PROBLEM REQUIREMENTS ->
For the entries below, report every line that includes the word "cookies".

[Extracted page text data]

──────────

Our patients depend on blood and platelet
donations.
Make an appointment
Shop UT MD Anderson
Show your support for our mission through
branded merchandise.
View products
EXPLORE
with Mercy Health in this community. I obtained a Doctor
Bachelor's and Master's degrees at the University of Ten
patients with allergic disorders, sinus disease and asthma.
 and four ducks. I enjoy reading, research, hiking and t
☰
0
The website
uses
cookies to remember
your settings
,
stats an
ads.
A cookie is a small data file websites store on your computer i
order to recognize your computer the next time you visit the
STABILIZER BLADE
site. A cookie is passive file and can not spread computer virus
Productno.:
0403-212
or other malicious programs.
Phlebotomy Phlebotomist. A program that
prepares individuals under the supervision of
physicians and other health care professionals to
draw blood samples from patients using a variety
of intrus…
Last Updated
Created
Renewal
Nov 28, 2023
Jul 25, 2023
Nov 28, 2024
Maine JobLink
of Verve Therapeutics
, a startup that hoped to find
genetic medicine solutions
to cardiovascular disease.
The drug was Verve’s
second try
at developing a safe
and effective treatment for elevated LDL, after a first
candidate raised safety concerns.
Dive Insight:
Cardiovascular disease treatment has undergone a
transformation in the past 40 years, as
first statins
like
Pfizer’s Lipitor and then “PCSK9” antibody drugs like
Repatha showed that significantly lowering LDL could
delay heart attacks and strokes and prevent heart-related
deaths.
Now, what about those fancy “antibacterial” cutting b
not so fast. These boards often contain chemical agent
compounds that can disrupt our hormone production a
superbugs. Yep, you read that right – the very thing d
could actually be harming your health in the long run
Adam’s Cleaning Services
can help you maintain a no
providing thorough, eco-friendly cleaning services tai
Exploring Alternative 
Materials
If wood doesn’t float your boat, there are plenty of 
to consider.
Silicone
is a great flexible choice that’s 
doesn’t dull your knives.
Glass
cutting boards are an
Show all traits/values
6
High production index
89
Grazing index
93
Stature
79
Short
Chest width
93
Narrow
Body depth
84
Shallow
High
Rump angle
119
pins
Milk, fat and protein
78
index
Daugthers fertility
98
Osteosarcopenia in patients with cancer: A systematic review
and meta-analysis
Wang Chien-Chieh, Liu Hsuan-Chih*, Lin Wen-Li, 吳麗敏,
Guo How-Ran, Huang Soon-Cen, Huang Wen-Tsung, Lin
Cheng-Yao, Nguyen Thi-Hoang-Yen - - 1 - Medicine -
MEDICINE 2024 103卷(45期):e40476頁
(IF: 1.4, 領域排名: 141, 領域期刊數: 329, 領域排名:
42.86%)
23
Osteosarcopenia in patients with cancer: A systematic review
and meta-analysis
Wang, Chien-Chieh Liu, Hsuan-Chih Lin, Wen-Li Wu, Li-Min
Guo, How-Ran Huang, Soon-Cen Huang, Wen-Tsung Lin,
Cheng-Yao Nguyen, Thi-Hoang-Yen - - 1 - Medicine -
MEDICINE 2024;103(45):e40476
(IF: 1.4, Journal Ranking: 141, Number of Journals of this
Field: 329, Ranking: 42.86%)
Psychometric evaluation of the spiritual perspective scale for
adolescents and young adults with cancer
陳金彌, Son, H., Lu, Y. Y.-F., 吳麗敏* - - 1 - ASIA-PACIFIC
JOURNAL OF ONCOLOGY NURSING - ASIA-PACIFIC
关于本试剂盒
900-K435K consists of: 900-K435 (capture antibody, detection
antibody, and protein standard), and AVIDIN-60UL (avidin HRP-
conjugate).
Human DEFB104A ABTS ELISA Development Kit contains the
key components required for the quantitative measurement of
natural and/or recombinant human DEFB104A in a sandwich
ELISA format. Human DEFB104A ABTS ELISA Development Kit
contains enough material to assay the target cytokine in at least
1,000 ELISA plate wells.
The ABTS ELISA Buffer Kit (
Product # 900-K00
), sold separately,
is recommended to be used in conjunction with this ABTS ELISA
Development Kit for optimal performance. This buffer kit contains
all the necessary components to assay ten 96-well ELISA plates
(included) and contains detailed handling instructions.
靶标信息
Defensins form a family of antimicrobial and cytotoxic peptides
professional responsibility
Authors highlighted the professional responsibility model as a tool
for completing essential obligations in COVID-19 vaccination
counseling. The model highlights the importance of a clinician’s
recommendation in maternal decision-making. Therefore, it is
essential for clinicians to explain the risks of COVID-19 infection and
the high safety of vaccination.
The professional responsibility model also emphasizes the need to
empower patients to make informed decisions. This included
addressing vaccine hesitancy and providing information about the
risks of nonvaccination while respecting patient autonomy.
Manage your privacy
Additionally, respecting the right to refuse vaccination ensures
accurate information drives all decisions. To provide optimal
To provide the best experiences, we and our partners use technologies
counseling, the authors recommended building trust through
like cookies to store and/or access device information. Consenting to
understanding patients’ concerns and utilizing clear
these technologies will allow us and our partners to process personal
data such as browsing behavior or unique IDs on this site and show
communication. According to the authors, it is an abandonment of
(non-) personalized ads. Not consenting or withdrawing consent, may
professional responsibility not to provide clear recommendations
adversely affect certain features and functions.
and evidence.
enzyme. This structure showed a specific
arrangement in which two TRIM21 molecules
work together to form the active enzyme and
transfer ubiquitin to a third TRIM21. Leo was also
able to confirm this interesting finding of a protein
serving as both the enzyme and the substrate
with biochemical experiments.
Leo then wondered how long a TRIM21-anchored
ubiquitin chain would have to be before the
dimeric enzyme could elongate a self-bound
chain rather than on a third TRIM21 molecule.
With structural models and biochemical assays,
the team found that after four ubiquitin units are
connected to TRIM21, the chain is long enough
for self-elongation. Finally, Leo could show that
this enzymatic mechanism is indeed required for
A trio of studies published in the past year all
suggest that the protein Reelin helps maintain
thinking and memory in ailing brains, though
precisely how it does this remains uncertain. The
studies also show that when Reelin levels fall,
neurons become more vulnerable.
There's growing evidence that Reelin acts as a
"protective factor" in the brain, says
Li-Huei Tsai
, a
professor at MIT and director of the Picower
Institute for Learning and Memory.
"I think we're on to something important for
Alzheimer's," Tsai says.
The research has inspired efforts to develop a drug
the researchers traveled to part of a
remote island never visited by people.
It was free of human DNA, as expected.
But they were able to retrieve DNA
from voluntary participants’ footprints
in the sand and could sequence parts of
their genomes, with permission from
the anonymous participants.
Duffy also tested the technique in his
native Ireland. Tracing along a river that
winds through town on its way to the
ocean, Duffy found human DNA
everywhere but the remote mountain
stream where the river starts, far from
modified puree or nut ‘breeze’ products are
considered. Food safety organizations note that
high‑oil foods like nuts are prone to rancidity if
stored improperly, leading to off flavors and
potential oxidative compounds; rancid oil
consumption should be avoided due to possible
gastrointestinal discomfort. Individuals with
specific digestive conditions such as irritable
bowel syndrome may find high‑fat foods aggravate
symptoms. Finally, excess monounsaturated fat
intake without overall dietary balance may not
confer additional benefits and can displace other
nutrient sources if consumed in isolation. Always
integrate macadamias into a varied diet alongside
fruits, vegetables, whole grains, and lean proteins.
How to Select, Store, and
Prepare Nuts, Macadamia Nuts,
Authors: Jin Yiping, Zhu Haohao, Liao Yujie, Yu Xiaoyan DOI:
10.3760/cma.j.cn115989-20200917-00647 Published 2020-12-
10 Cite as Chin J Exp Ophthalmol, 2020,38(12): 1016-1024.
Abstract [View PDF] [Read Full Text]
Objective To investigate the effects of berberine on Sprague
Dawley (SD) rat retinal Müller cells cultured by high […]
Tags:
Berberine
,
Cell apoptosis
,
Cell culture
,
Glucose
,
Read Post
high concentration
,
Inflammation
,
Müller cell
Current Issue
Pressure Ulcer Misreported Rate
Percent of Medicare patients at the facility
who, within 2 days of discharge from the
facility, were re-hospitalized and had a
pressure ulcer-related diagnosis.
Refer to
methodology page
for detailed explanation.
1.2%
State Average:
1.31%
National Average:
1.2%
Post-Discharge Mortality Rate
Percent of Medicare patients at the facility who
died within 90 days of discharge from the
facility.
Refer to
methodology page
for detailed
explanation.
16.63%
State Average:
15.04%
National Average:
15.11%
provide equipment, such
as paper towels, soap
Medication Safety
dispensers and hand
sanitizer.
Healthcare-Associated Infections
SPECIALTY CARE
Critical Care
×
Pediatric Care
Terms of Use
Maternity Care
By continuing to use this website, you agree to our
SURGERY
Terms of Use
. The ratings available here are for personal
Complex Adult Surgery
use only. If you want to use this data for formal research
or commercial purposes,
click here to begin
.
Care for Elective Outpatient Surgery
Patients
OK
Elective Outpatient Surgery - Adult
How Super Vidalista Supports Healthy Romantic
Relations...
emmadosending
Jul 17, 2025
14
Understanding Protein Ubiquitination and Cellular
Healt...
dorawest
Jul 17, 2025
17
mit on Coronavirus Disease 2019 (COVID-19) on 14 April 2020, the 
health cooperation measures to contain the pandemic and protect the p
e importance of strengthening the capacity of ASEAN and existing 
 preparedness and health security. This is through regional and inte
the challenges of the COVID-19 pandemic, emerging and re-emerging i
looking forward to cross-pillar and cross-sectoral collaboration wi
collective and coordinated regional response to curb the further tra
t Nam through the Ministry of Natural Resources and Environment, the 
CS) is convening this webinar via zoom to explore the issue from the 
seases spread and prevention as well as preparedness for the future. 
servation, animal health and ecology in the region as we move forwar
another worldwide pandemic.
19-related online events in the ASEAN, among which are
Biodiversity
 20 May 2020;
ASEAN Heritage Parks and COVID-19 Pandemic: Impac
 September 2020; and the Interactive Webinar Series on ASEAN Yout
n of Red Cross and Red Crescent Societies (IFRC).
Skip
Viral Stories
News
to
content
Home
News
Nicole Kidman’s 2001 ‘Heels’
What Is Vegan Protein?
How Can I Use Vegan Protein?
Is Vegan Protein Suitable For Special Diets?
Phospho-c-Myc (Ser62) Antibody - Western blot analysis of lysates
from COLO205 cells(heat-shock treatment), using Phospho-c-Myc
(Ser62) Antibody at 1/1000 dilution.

──────────

RESULT OF THIS TASK ->
cookies to remember
like cookies to store and/or access device information. Consenting to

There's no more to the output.